The Subcommittee on Energy and Mineral Resources held an oversight hearing titled, “Examining the Biden Administration’s Record on Federal Coal Leasing.”
In addition to providing affordable, reliable power to the grid, since its inception, the federal coal leasing program has been a source for jobs and economic development across the country, helping federal, state and localities with necessary funding by contributing hundreds of millions each year in revenues to state and local governments.
The National Mining Association (NMA) said it supported the House Committee on Natural Resources, under the leadership of Chairman Bruce Westerman and Subcommittee Chairman Pete Stauber, decision to examine the Biden administration’s actions to obstruct coal production on federal lands, placing our nation’s energy security and economy at risk.
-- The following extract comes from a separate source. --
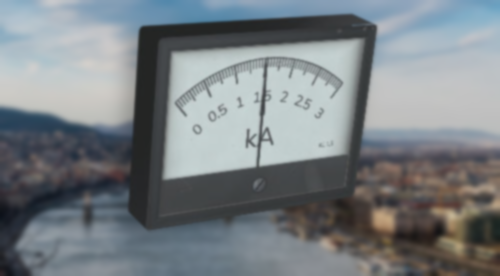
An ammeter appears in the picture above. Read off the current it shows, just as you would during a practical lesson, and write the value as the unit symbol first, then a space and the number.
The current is kA 1.5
Matthew Adams, vice president and senior tax counsel for Navajo Transitional Energy Company (NTEC) testified at the hearing. NETC has mines that operate in Wyoming’s Powder River Basin. There has been one Lease by Application (LBA) in Wyoming in the last 15 years, he said. “Over the past 20 years, the process of acquiring additional coal to mine has gone from a 3– to 5-year process to the current 12-year process,” Adams said. “There are several reasons for this lengthy process including redundancy of reviews by different agencies, litigation delays, Department of the Interior’s timing of handling its workload just to name a few.
Under the current rules, when a company is awarded an LBA it pays for that coal in the immediately following 5 years. The winning bids for coal between 2000 and 2012 ranged from a low of $42.8 million to a high of $793 million.
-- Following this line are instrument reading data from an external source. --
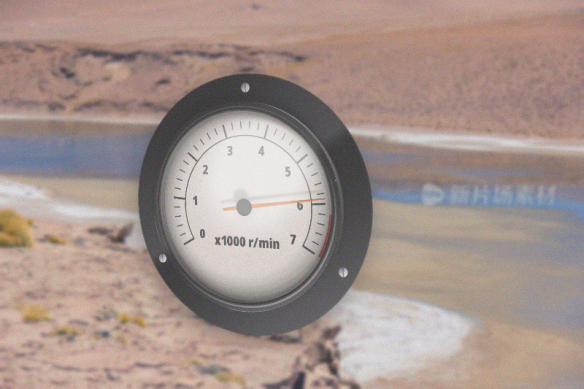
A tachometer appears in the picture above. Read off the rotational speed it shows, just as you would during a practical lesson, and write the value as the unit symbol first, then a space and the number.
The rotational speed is rpm 5900
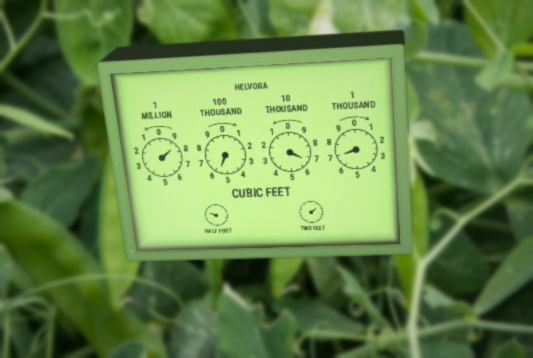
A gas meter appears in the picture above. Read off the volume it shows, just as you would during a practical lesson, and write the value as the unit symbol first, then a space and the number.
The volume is ft³ 856700
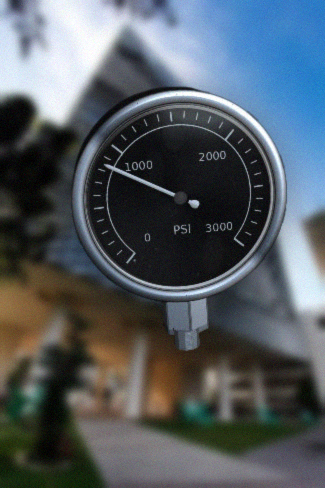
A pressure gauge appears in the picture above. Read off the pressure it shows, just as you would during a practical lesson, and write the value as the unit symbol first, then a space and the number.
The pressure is psi 850
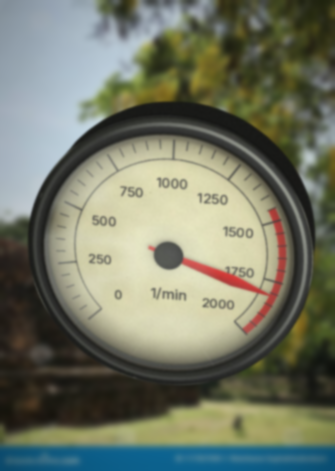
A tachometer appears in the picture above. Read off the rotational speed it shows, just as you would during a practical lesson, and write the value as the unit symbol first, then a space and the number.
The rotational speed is rpm 1800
“[If] a coal company is interested in acquiring additional coal on Federal land, where the vast majority of the coal is located west of the Mississippi River, [it] would need to pay the bid of hundreds of millions of dollars without obtaining a penny of revenue from the purchased coal for 12 years,” Adams said. “This economic reality has created a situation where the currently leased coal in the Powder River Basin could be mined in the next 15-20 years. Unless the economics around thermal coal significantly change, or the permitting process is significantly shortened, the amount of coal coming out of Wyoming and Montana will be a pittance of what we see today.”
In recent years – under both the Biden and Obama administrations – federal coal leasing has been threatened. On January 15, 2016, then-Secretary of the Interior Sally Jewell issued a moratorium on new leasing until a voluntary study of the program’s environmental impact could be completed. Under the subsequent administration, then-Secretary of the Interior Ryan Zinke found a study to be unnecessary and lifted the moratorium. With the Biden administration, the program was once again paused.
In the interim, valuable coal projects have been unable to advance. For example, a mine plan amendment for the Black Butte mine in Wyoming was approved by the state in January 2021 but has yet to be approved by the Department of the Interior.
The NMA said it also supports proposals included in the house-passed H.R. 1, which included language revoking a moratorium on new leasing for thermal coal production on federal land and requiring the Department of the Interior to issue pending applications to expand federal coal operations, and in Sen. John Barrasso’s SPUR Act, which also revokes the moratorium and sets specific time limits on decisions from the Department of the Interior.
America’s public lands are intended for multiple uses, including the production of affordable, reliable energy for all Americans. Federal coal production not only provides a fair return to the public but a stable source of fuel that is vitally important in the aftermath of a global energy crisis and as a source of stability throughout the energy transition.